Performing for the Camera is full of similar connections across time and place, but its subtext is a subtle repositioning of photography within the performance art tradition. “For the entire history of performance art, there has been this incredible proximity to photography,” says Baker. “Someone like Boris Mikhailov, when he acts out these funny and grotesque carnivalesque roles for his camera, is as much a performance artist as a photographer. Performance art is more photographic than we think, but the history of photography is also more performative than we think.”

One of the show’s most thought-provoking strands concerns photographers who have placed themselves in supposedly everyday situations to expose the absurdity at the heart of ordinary life. In the 1970s, Dutch conceptual prankster Hans Eijkelbooms made mischief with the amateur family portrait by knocking on the doors of strangers and asking if he could take the place of the father for a carefully composed photograph. Surprisingly, many agreed and the resulting series is both funny and a little disturbing, not least because he looks so at home in every picture.

More elaborately deceptive still is Swiss artist Romain Mader’s series Ekaterina, in which he poses as a lonely man in search of a Ukranian mail-order bride, the balance between everyday normality (awkward poses, forced smile) and the slightly heightened colours of the clothes and landscapes playing deftly on the conventions of what might be called courtship snapshots.

We now live in a time when social media has revealed the full extent of the public’s fascination with the everyday lives of both the famous and the ordinary. The exhibition has already generated some media attention for the inclusion of Argentinian artist Amalia Ulman, whose fake Instagram feed, Excellences & Perfections, was read by many as an actual record of her attempts to become a somebody in Los Angeles.

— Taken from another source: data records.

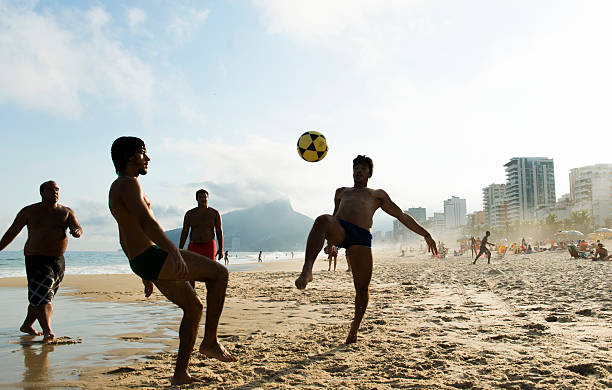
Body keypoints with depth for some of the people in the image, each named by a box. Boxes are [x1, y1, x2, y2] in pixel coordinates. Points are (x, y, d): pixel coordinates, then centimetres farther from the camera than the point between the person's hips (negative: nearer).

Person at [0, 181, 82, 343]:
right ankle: (47, 331, -20)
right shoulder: (29, 211, 3)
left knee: (40, 297, 12)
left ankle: (27, 325, 30)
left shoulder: (67, 212, 8)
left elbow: (77, 227, -5)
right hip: (36, 259, -3)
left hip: (58, 260, 3)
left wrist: (77, 231, -29)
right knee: (40, 296, -14)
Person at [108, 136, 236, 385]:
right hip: (152, 255, -10)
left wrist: (145, 276, 29)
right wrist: (174, 252, -36)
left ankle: (181, 373, 16)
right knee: (219, 273, -7)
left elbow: (125, 238, 26)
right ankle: (210, 341, -4)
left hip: (141, 262, 10)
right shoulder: (128, 183, -9)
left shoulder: (116, 188, 22)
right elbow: (146, 221, -27)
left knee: (193, 307, 15)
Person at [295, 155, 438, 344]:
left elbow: (402, 216, 25)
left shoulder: (378, 194, 28)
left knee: (362, 287, -6)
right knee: (322, 220, -36)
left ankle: (355, 327, 18)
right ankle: (307, 271, -49)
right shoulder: (342, 192, 35)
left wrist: (425, 234, 18)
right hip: (339, 231, 1)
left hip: (361, 237, 0)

Like a would-be Kim Kardashian, she recorded her shopping expeditions and pole-dancing classes, attracting the inevitable “haters”, but also about 90 000 followers. Ulman’s series may seem a long way from the provocative self-exploration of Claud Cahun in its extravagant fakery, but the same concerns – identity, gender, role-playing – underpin both.


A selfie from Amalia Ulman’s Instagram page.

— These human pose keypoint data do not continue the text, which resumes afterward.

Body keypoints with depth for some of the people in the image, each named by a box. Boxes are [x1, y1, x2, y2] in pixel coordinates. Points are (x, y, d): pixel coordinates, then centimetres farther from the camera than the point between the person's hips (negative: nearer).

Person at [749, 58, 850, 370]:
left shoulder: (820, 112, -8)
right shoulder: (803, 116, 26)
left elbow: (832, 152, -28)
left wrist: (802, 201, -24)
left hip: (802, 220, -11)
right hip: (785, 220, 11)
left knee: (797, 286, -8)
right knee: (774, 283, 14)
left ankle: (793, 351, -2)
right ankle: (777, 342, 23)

Perhaps more revealingly, Ulman’s project suggests that photography, in the age of Instagram and the selfie, has somehow become more believable again as a medium, despite all we know about its ability to deceive. “Some of the more contemporary artists in the show are certainly playing with issues of credulousness,” says Baker, “A lot of people do seem ready to believe that, because they see Kim Kardashian on Instagram every day, they are seeing her reality rather than a world mediated by a team of PRs and stylists.

Against all that, it is interesting to find the work of Masahisa Fukase in the exhibition. Fukase made several series based on what seem like everyday domestic rituals. He photographed his wife, Yoko, from an upstairs window as she left for work every morning and, later, after their marriage had failed, he turned the camera on himself for Bukubuku (Bubbling), in which he lounged in the bath surrounded by props, his face sometimes submerged.

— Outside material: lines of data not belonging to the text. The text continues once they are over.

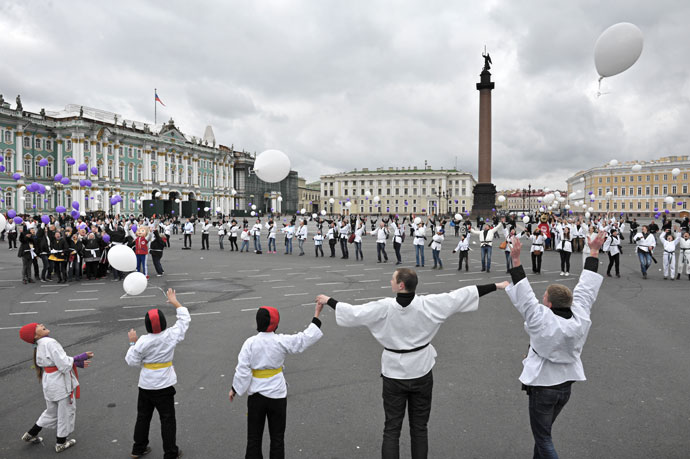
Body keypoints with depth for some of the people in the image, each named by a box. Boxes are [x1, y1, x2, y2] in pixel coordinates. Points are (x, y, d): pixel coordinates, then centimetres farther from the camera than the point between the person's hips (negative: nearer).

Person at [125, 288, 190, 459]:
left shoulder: (143, 341, -16)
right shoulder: (171, 336, -15)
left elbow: (132, 361, -5)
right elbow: (185, 319, -1)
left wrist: (132, 343, 5)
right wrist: (174, 301, 9)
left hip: (145, 385, 2)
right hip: (164, 385, -2)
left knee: (143, 417, 20)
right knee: (167, 419, 9)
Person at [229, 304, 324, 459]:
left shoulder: (250, 342, -13)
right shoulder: (282, 341, -14)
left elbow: (242, 369, -11)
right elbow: (306, 338, -6)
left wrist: (235, 389, 3)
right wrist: (316, 314, -1)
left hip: (256, 395, 1)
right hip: (277, 394, 0)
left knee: (254, 435, 15)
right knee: (277, 436, 15)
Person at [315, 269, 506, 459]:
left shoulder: (384, 307, -17)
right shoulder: (428, 304, -14)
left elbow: (353, 313, -8)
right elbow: (459, 295, -8)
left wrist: (328, 300, 8)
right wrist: (497, 286, 1)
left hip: (394, 374, -1)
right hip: (421, 372, 1)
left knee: (392, 429, 11)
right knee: (419, 427, 16)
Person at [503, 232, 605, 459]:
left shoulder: (542, 320, -25)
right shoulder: (580, 319, -10)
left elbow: (524, 296, -23)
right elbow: (586, 289, -2)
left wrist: (516, 260, -24)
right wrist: (594, 252, 6)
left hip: (542, 385, -6)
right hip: (566, 384, 6)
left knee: (543, 437, 8)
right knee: (544, 430, 25)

Although outwardly playful, both series speak of obsession, control and, in the latter instance, loneliness and despair. Even when posing in the bath with an unlikely hat and studious spectacles, Fukase is a man not waving but drowning. The style of his performative self-portraits certainly prefigures the age of the selfie. But beneath their apparent mischief, they also carry an undercurrent of deep melancholy that is reinforced by obsessive repetition: he made 79 self-portraits in the bath.

The distance between the essential narcissism at the heart of selfie culture and the questioning self-obsession of a supremely gifted artist is all too apparent here. There are many ways to perform for the camera and many ways to be mesmerised by what it seems to tell us about the lives of others. It might be an opportune time to remember that every portrait is a performance of one kind or another, some more real than others – and some not real at all. – (c) Guardian News & Media Ltd, 2016

Performing for the Camera is at Tate Modern, London, from February 18 to 12 June.